Smith was complaining about the way in which Big Business had captured the state and was rearranging the playing field in its own favour. Today we have an analogous situation where the Finance Industry, having brought the world to the edge of financial ruin handed taxpayers the bill for saving it, and where former executives of Goldman Sachs, a company that, in the words of one trader “rules the world” are increasingly seen, according to one issue of Private Eye, perhaps the only investigative paper left in Britain, in positions where they decide national and global economic policies. Like the Manufacturers of Smith's time the financial elite do not care who suffers ( or prospers) as long as they turn a profit. This is human nature. But Smith noted that while The mean rapacity, the monopolising spirit of merchants and manufacturers, who neither are, nor ought to be, the rulers of mankind could not be corrected, it might very easily be prevented.
The amusing yet sad thing is that the most vociferous of the worshippers of Adam Smith had never read The Wealth of Nations, nor even a solid commentary on the book, but were recycling soundbites from quack economists and real economists behaving like quacks proffering snake oil when the world needed medicine. Most of these Smithians would not have been able to understand the 18th century English Smith used nor even realise that the language had changed, nor would they have been able to appreciate the nature of his world and the mental climate in which he lived.

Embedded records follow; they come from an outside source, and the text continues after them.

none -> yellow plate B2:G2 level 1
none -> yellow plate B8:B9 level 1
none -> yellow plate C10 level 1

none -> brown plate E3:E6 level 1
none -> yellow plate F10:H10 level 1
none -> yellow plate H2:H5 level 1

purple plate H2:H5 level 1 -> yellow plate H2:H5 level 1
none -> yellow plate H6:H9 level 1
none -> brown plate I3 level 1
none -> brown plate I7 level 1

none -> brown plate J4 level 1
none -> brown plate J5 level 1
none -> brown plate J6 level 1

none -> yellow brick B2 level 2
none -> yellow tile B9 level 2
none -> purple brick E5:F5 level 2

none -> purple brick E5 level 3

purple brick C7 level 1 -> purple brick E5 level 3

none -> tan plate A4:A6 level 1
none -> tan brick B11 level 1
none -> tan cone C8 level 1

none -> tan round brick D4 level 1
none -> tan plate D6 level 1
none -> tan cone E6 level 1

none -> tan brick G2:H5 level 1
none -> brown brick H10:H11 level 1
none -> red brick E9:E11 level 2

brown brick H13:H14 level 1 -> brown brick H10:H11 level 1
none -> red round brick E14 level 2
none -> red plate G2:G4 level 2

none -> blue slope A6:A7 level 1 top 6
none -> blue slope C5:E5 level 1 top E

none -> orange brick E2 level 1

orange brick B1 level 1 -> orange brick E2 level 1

And none of them wold have taken the time to read his other great work, The Theory of Moral Sentiments, which would have offered a more balanced view of his work. Instead snippets of Smith were taken out of context and used, like other economic theories, to rationalise the social and political prejudices of whoever was speaking.
The tragic and ironic thing is that selective quotation of Smith justified a situation almost identical to the one he so bitterly opposed. And nearly created an economic disaster.